I am not in favor of exposing all faults of European Jewry and I am also willing to accommodate the many exaggerations about the truly positive aspects of that pre-World War II society. But, without a balanced and somewhat accurate portrayal of what that society really looked like, it will be difficult for our society to move forward in a positive and constructive fashion.
There was a time when people believed that pictures never lied and that one picture was worth a thousand words. That unfortunately is no longer true. Computers, airbrushing and other modern means of altering photographs have made pictures from the past suspect.
There is a famous photograph of the sainted Chafetz Chaim sitting outside of his house talking to his eldest son, Rabbi Aharon Leib Poupko. In the original photograph the wife and daughter of the Chafetz Chaim are standing directly behind him. In a new and completely hagiographic biography of the Chafetz Chaim this picture has been reproduced in the book, except that the women in the picture have disappeared completely from the scene.
This premeditated inaccuracy was mandated by the desire to make the past somehow resemble the fantasy-imagined world of the guardians of current political correctness in our religious world of today. Once, many years ago in Monsey, my congregation’s sisterhood sponsored the sale and distribution of a generic vegetarian cookbook of exotic recipes. The cookbook contained an illustration of a young boy who was bareheaded. The ladies spent the entire night covering the boy’s head with a magic marker yarmulke.

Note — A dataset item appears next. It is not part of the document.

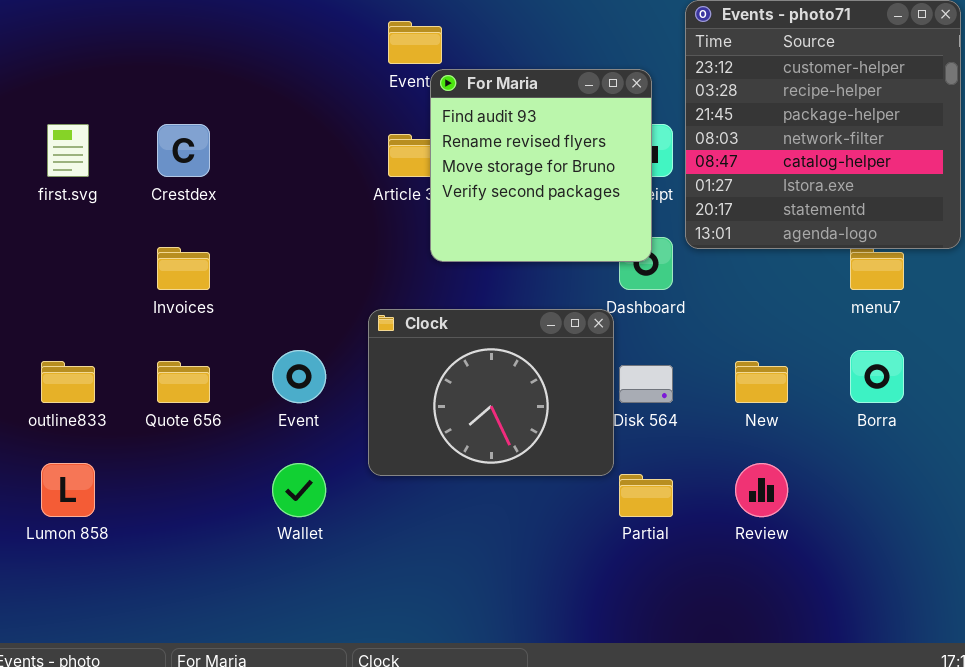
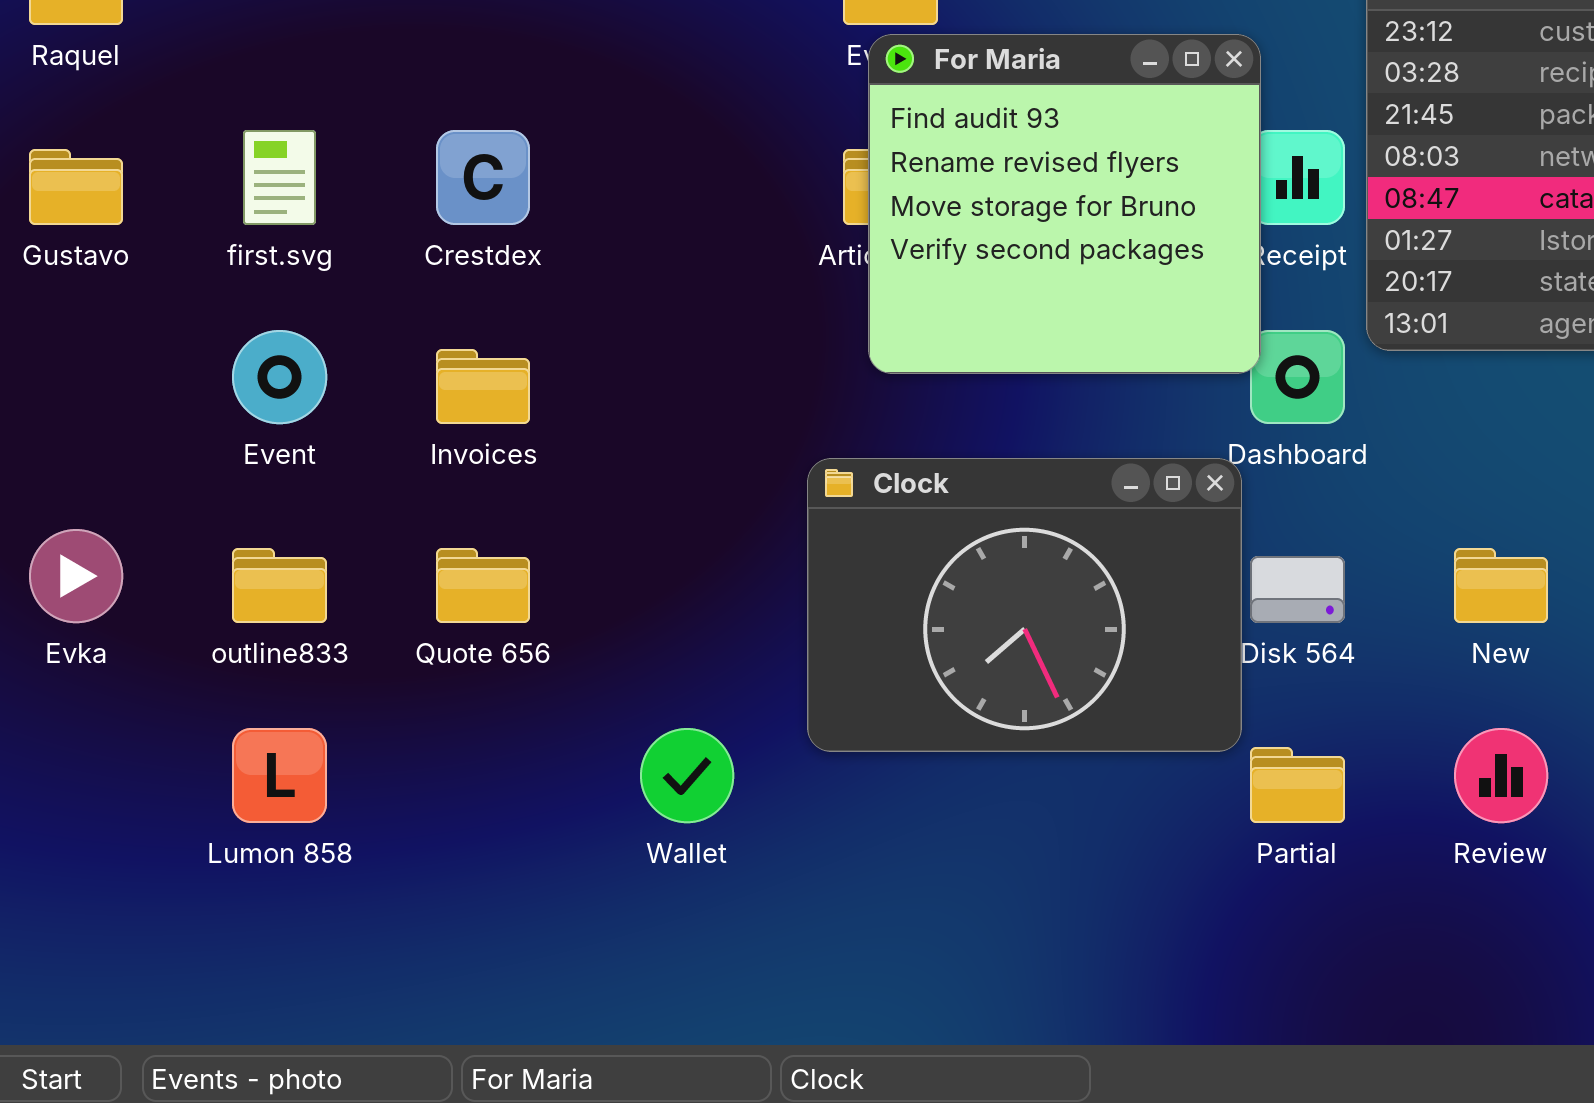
For Maria: [430,69,652,262] -> [868,34,1261,374], moved
Event: [272,350,326,403] -> [232,330,327,424], moved

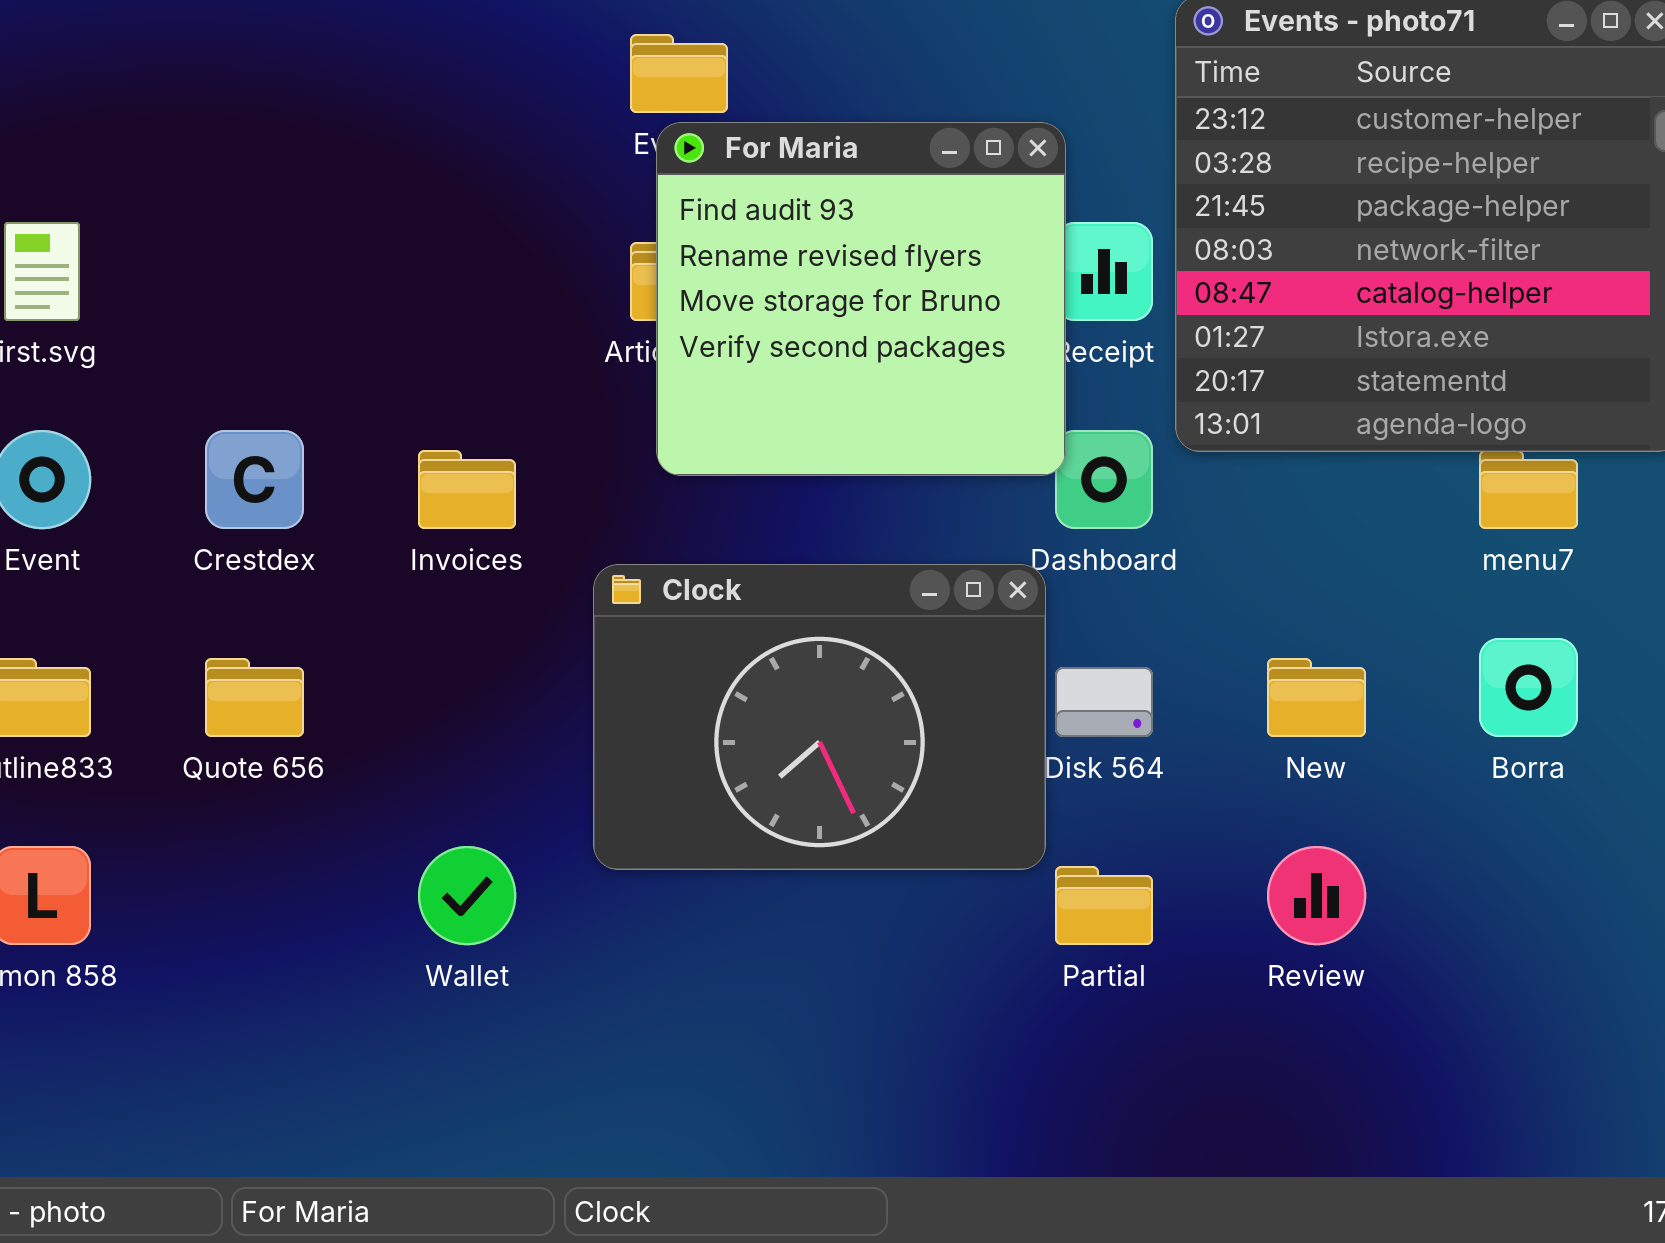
Crestdex: [436,130,530,225] -> [205,430,304,529], moved
Invoices: [436,349,530,424] -> [418,450,516,529], moved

I am also reminded of pictures of famous Eastern European rabbis who were forced to take passport or other official photos in a bareheaded pose, whose photos were later retouched (not very artfully at that) to make them conform to present accepted piety. This probably falls between acceptable exaggeration and unacceptable inaccuracy but it is indicative of the spirit of our times.
The inaccuracies and fantasy portrayals of the Jewish past are but one of the many symptoms of what I feel to be the major underlying malaise within much of religious Jewish society. That underlying problem is the insecurity of the religious Jewish society in facing the new Jewish world that now exists.
This world is one of modernity gone rampant, of communication that is instant and all-inclusive, of a Jewish state with all of the social, political, theological and religious challenges that such a state entails, and of a completely different economic and professional work environment than existed a century ago.
Frightened by these immense challenges, unaccustomed to being a distinct minority in the Jewish world itself, and having been forced to be on the defensive by the attacks of the secularists, the traditional Jewish world has been loath to engage these problems. It prefers to repaint and revisit the past instead of facing the present.
It is frightened and regressive instead of being confident and optimistic. This is truly ironic, for current Jewish society and its demographics have once again proven, seemingly against all odds, the resilience of Torah and tradition in all sections and climes of the Jewish world.  As such our education should be geared towards self-pride and optimism, reality and how to cope in our current world. There should be less emphasis on denigrating others and fearing their ideas, and less trepidation of technological advancements.